In Action: In addition to customized meal delivery, Project Angel Heart conducts research to explore the links between nutrition and recovery from illness. Through their research, Project Angel Heart found correlations between their program and more optimistic outcomes for patients.
“We know that food is medicine because we’ve studied it. Clients who are on our meals have lower medical costs, lower hospitalization rates and a better overall quality of life. We take the science behind our meals seriously to ensure our neighbors in need are getting food that helps and heals,” said Ryan.
Volunteer: Learn more about becoming a volunteer for Project Angel Heart here.
The Lowdown: Located in Elyria-Swansea, The GrowHaus is an organization centered on empowering neighborhood residents through food distribution and education. They distribute food to those in Globeville and Elyria-Swansea. The Globeville and Elyria-Swansea neighborhoods both meet the USDA definition of a food desert, meaning over a third of residents have to travel over a mile to the nearest grocery store. Both neighborhoods face some of the highest rates of food insecurity in Denver.
Since the start of the pandemic, The GrowHaus launched a mobile food delivery system. In addition, they initiated a Rapid Response food distribution program to deliver over 600,000 meals to families in need.
In Action: The GrowHaus offers multiple food education programs. Primarily, they work to send community educators to schools for educational programs on food nutrition and food access. Each summer, the organization hosts Seed2Seed, a teen leadership program.
Volunteer: Learn more about volunteering with The Grow Haus here.
The Lowdown: Established more than 40 years ago, Metro Caring provides hunger relief for tens of thousands of individuals and families in the Denver Metro Area. Metro Caring sources food from local donors to operate their Fresh Foods Market, a grocery store where people can shop for everything they need without cost. The organization works to ensure nutritious options are available for every person.
In 2017, the organization diversified its approach to include tackling hunger at its root. They launched a series of community initiatives designed to achieve reforms in two major causes of food insecurity: poverty and racial injustice.
“Coloradans do not go hungry because of a lack of food. Coloradans go hungry because they don’t have enough money to put food on the table,” said Teva Sienicki, CEO of Metro Caring. “We must tackle the need for a living wage, the racial wealth gap, and fight for an economy where anyone who works hard can provide for themselves and their family. We recognize our community as our base for a powerful movement for change. Our approach is unique because we don’t assume what our community needs. Instead, we listen to the needs and desires the community itself defines, bringing resources to the table to solve problems hand-in-hand with our participants.”

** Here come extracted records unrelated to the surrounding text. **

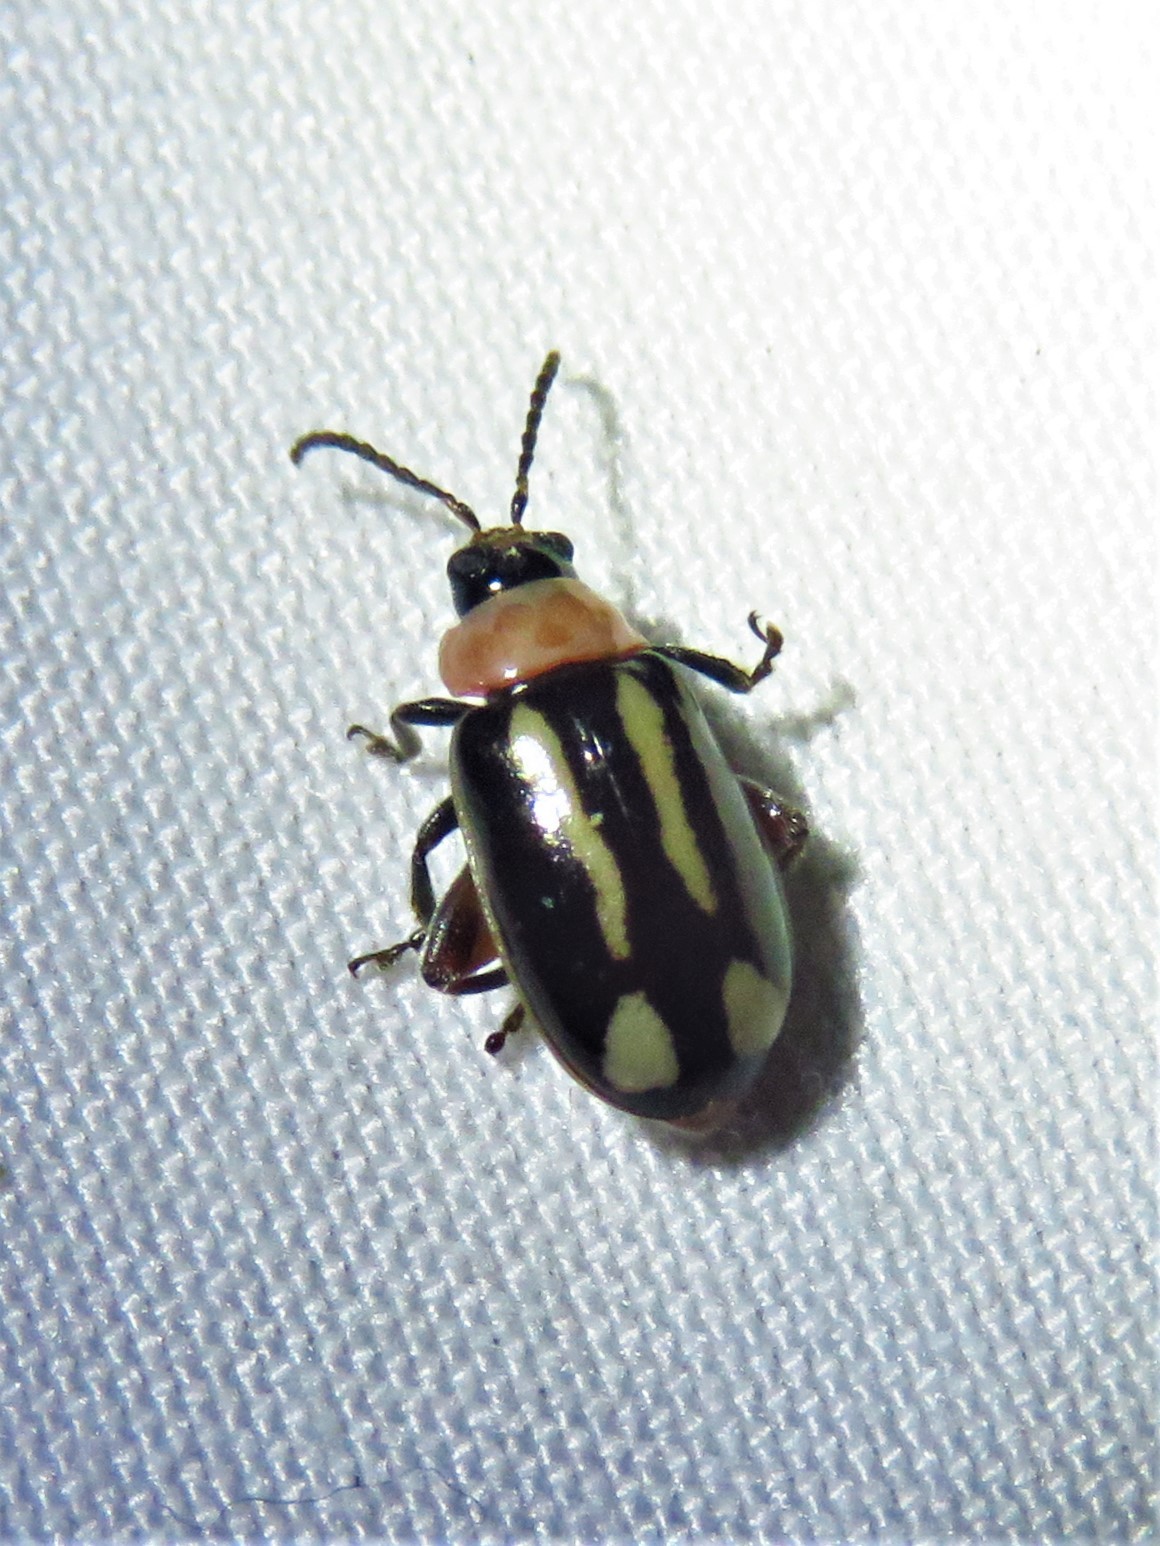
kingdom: Animalia
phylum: Arthropoda
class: Insecta
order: Coleoptera
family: Chrysomelidae
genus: Kuschelina
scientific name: Kuschelina laeta
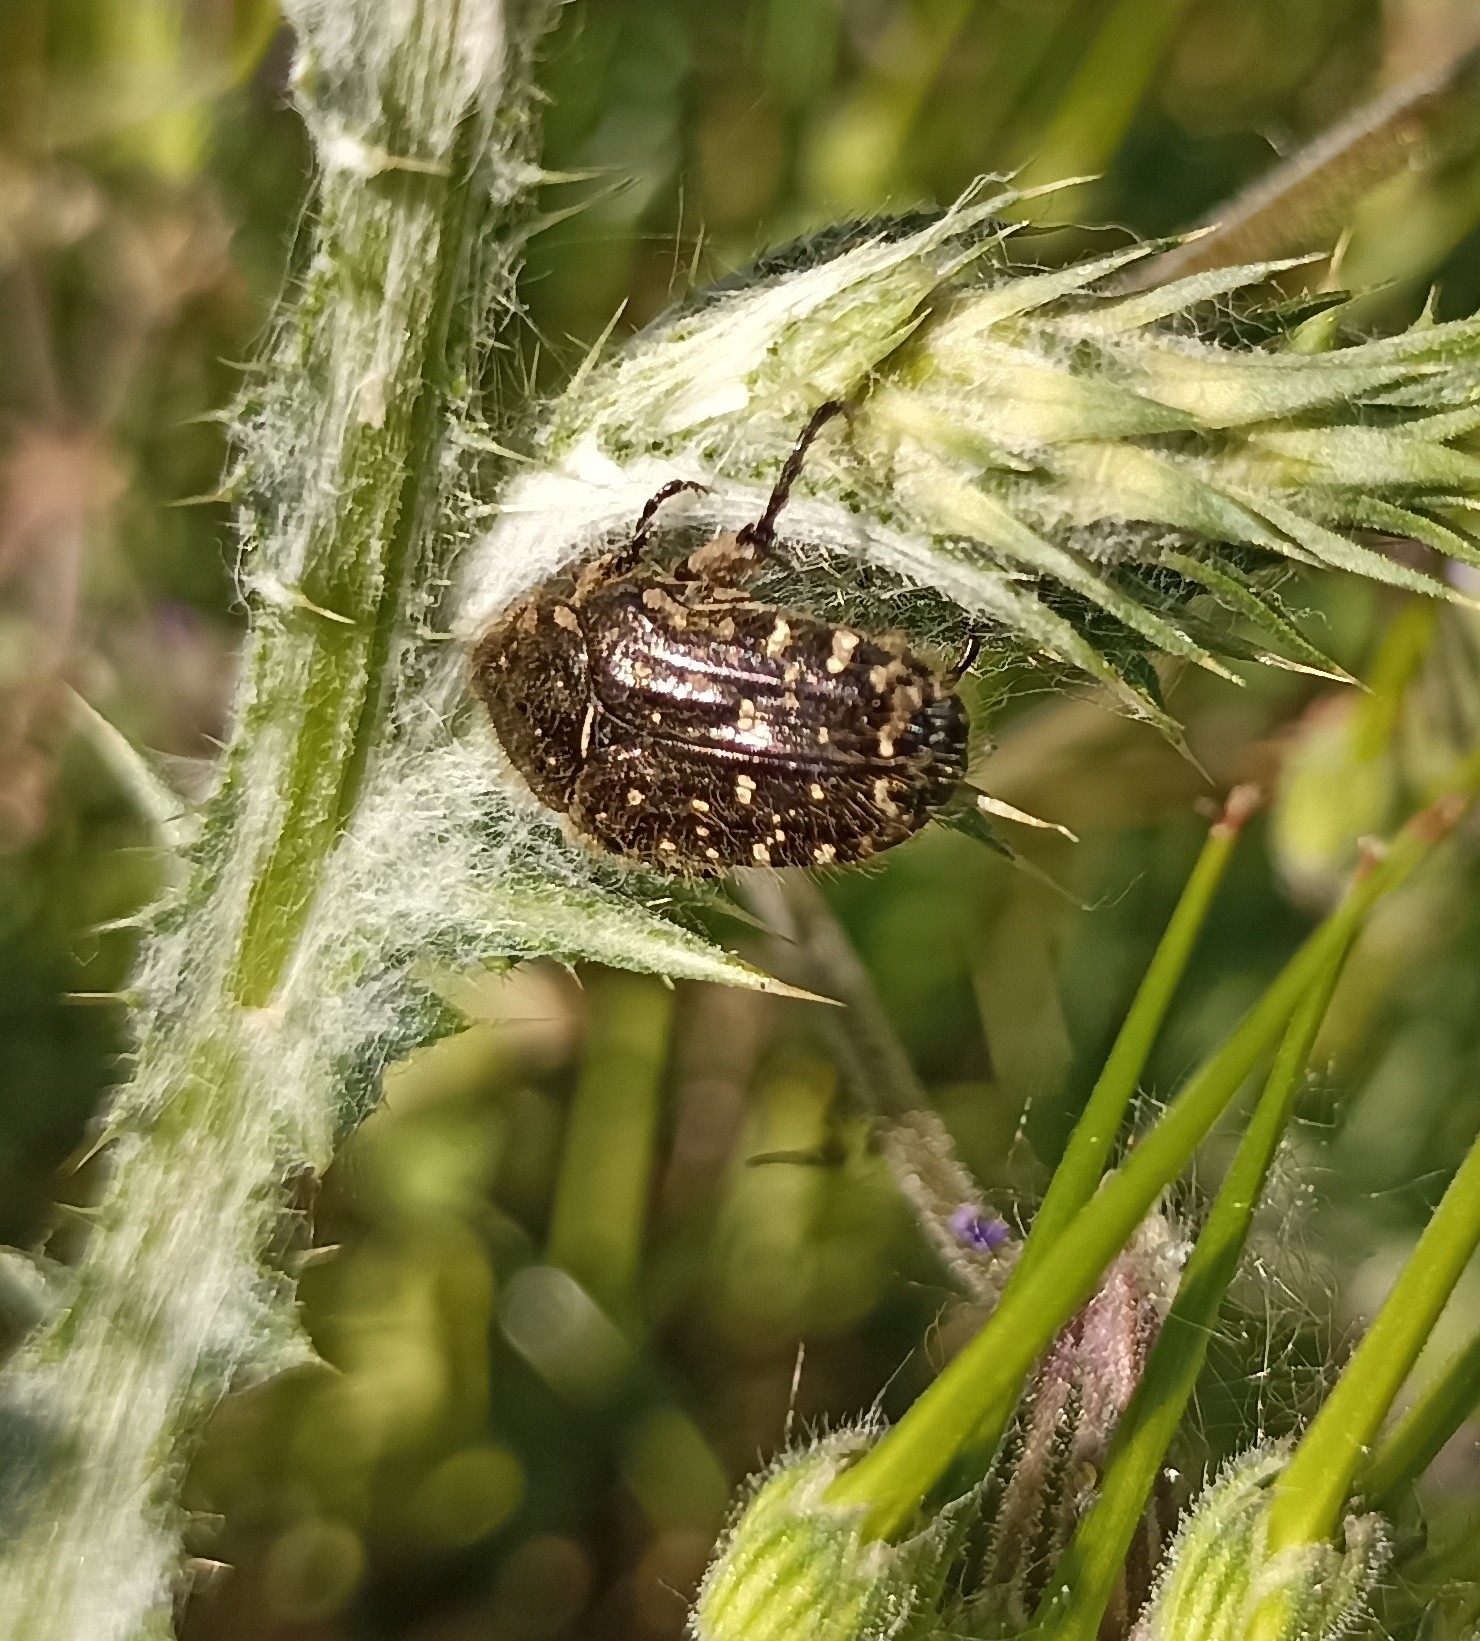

In Action: For Metro Caring, their long-term goal is to achieve sustainable food justice by combating the sources of hunger. Caring Voices In Action is one of their community activation programs. Its purpose is to influence local and state policy in order to increase food security on a structural level.
Sometimes emergencies cause widespread hunger, which Metro Caring has less control over. For example, Metro Caring notes the onset of COVID-19 caused the skyrocketing need for food assistance. “We’re still averaging 300% of pre-COVID levels of need for emergency food and expect the need to remain high for at least two more years,” said Sienicki.